▸ Problem to work on:
The records below are to be written out exactly, with every picture omitted.

▸ Information shown:
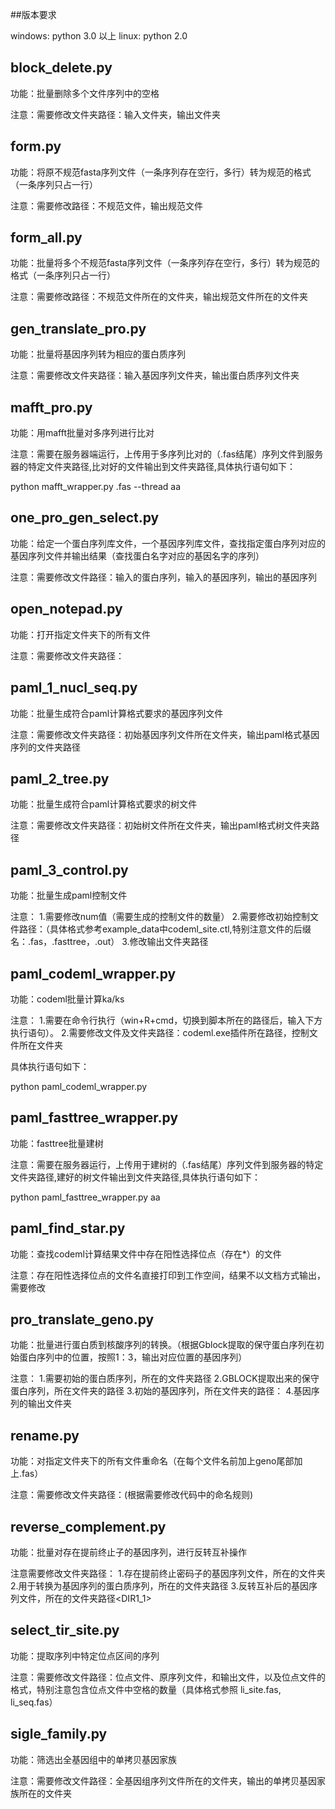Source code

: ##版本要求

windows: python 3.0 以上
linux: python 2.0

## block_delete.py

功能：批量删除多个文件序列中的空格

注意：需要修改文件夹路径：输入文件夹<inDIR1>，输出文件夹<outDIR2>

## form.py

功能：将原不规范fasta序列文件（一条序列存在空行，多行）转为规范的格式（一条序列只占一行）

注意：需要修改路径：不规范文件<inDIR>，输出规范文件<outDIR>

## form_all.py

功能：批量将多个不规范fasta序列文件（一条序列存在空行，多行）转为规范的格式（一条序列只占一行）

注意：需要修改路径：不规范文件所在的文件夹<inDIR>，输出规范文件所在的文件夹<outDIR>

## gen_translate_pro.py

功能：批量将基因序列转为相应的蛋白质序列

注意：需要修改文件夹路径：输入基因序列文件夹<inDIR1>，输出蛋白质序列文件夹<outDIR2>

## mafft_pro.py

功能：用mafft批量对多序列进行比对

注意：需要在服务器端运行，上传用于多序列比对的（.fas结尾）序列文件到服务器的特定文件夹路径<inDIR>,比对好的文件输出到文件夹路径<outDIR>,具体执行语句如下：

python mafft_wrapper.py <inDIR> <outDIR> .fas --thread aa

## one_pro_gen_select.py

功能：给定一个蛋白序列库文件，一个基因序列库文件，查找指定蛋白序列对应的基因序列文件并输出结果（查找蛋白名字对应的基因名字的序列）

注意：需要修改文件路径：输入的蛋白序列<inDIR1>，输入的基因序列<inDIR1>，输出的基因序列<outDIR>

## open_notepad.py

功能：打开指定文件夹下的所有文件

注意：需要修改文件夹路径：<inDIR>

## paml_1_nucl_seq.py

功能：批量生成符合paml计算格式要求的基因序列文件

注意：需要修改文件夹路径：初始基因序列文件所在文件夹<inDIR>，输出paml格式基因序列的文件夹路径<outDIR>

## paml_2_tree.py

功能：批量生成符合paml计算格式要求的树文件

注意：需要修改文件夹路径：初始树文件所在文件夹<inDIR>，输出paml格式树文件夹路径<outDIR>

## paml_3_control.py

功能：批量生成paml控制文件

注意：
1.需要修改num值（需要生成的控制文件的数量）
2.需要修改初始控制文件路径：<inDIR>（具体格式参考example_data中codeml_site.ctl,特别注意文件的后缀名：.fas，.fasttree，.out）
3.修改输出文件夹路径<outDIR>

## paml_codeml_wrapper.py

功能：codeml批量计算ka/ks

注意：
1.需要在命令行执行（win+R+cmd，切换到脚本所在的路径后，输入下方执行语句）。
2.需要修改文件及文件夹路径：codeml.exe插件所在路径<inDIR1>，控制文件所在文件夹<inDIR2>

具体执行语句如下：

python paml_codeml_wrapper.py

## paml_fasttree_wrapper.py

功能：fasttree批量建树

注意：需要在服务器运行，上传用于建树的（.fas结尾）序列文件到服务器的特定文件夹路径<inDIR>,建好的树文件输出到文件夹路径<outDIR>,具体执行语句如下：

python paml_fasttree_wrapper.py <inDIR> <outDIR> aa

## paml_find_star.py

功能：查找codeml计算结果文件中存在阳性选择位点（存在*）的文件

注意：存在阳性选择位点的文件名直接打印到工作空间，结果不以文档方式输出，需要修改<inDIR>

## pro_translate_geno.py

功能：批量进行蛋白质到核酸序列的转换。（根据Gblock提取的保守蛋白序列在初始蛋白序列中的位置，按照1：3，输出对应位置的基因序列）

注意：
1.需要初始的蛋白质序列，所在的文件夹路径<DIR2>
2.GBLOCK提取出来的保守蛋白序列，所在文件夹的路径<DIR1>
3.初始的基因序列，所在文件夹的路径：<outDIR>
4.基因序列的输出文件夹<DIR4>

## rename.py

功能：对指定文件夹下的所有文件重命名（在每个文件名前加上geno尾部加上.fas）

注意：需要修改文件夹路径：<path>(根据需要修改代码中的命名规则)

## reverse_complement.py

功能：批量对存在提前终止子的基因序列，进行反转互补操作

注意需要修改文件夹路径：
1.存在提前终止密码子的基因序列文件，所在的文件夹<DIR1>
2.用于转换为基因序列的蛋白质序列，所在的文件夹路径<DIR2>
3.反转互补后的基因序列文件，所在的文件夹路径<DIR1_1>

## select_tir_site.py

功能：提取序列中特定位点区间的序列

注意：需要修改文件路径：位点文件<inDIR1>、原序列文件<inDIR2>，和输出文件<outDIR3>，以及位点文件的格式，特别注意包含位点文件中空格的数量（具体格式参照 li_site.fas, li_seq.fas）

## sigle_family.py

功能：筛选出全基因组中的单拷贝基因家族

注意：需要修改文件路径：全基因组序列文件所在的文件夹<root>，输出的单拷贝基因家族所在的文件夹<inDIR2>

▸ Answer space:
Source code

: ##版本要求

windows: python 3.0 以上
linux: python 2.0

## block_delete.py

功能：批量删除多个文件序列中的空格

注意：需要修改文件夹路径：输入文件夹<inDIR1>，输出文件夹<outDIR2>

## form.py

功能：将原不规范fasta序列文件（一条序列存在空行，多行）转为规范的格式（一条序列只占一行）

注意：需要修改路径：不规范文件<inDIR>，输出规范文件<outDIR>

## form_all.py

功能：批量将多个不规范fasta序列文件（一条序列存在空行，多行）转为规范的格式（一条序列只占一行）

注意：需要修改路径：不规范文件所在的文件夹<inDIR>，输出规范文件所在的文件夹<outDIR>

## gen_translate_pro.py

功能：批量将基因序列转为相应的蛋白质序列

注意：需要修改文件夹路径：输入基因序列文件夹<inDIR1>，输出蛋白质序列文件夹<outDIR2>

## mafft_pro.py

功能：用mafft批量对多序列进行比对

注意：需要在服务器端运行，上传用于多序列比对的（.fas结尾）序列文件到服务器的特定文件夹路径<inDIR>,比对好的文件输出到文件夹路径<outDIR>,具体执行语句如下：

python mafft_wrapper.py <inDIR> <outDIR> .fas --thread aa

## one_pro_gen_select.py

功能：给定一个蛋白序列库文件，一个基因序列库文件，查找指定蛋白序列对应的基因序列文件并输出结果（查找蛋白名字对应的基因名字的序列）

注意：需要修改文件路径：输入的蛋白序列<inDIR1>，输入的基因序列<inDIR1>，输出的基因序列<outDIR>

## open_notepad.py

功能：打开指定文件夹下的所有文件

注意：需要修改文件夹路径：<inDIR>

## paml_1_nucl_seq.py

功能：批量生成符合paml计算格式要求的基因序列文件

注意：需要修改文件夹路径：初始基因序列文件所在文件夹<inDIR>，输出paml格式基因序列的文件夹路径<outDIR>

## paml_2_tree.py

功能：批量生成符合paml计算格式要求的树文件

注意：需要修改文件夹路径：初始树文件所在文件夹<inDIR>，输出paml格式树文件夹路径<outDIR>

## paml_3_control.py

功能：批量生成paml控制文件

注意：
1.需要修改num值（需要生成的控制文件的数量）
2.需要修改初始控制文件路径：<inDIR>（具体格式参考example_data中codeml_site.ctl,特别注意文件的后缀名：.fas，.fasttree，.out）
3.修改输出文件夹路径<outDIR>

## paml_codeml_wrapper.py

功能：codeml批量计算ka/ks

注意：
1.需要在命令行执行（win+R+cmd，切换到脚本所在的路径后，输入下方执行语句）。
2.需要修改文件及文件夹路径：codeml.exe插件所在路径<inDIR1>，控制文件所在文件夹<inDIR2>

具体执行语句如下：

python paml_codeml_wrapper.py

## paml_fasttree_wrapper.py

功能：fasttree批量建树

注意：需要在服务器运行，上传用于建树的（.fas结尾）序列文件到服务器的特定文件夹路径<inDIR>,建好的树文件输出到文件夹路径<outDIR>,具体执行语句如下：

python paml_fasttree_wrapper.py <inDIR> <outDIR> aa

## paml_find_star.py

功能：查找codeml计算结果文件中存在阳性选择位点（存在*）的文件

注意：存在阳性选择位点的文件名直接打印到工作空间，结果不以文档方式输出，需要修改<inDIR>

## pro_translate_geno.py

功能：批量进行蛋白质到核酸序列的转换。（根据Gblock提取的保守蛋白序列在初始蛋白序列中的位置，按照1：3，输出对应位置的基因序列）

注意：
1.需要初始的蛋白质序列，所在的文件夹路径<DIR2>
2.GBLOCK提取出来的保守蛋白序列，所在文件夹的路径<DIR1>
3.初始的基因序列，所在文件夹的路径：<outDIR>
4.基因序列的输出文件夹<DIR4>

## rename.py

功能：对指定文件夹下的所有文件重命名（在每个文件名前加上geno尾部加上.fas）

注意：需要修改文件夹路径：<path>(根据需要修改代码中的命名规则)

## reverse_complement.py

功能：批量对存在提前终止子的基因序列，进行反转互补操作

注意需要修改文件夹路径：
1.存在提前终止密码子的基因序列文件，所在的文件夹<DIR1>
2.用于转换为基因序列的蛋白质序列，所在的文件夹路径<DIR2>
3.反转互补后的基因序列文件，所在的文件夹路径<DIR1_1>

## select_tir_site.py

功能：提取序列中特定位点区间的序列

注意：需要修改文件路径：位点文件<inDIR1>、原序列文件<inDIR2>，和输出文件<outDIR3>，以及位点文件的格式，特别注意包含位点文件中空格的数量（具体格式参照 li_site.fas, li_seq.fas）

## sigle_family.py

功能：筛选出全基因组中的单拷贝基因家族

注意：需要修改文件路径：全基因组序列文件所在的文件夹<root>，输出的单拷贝基因家族所在的文件夹<inDIR2>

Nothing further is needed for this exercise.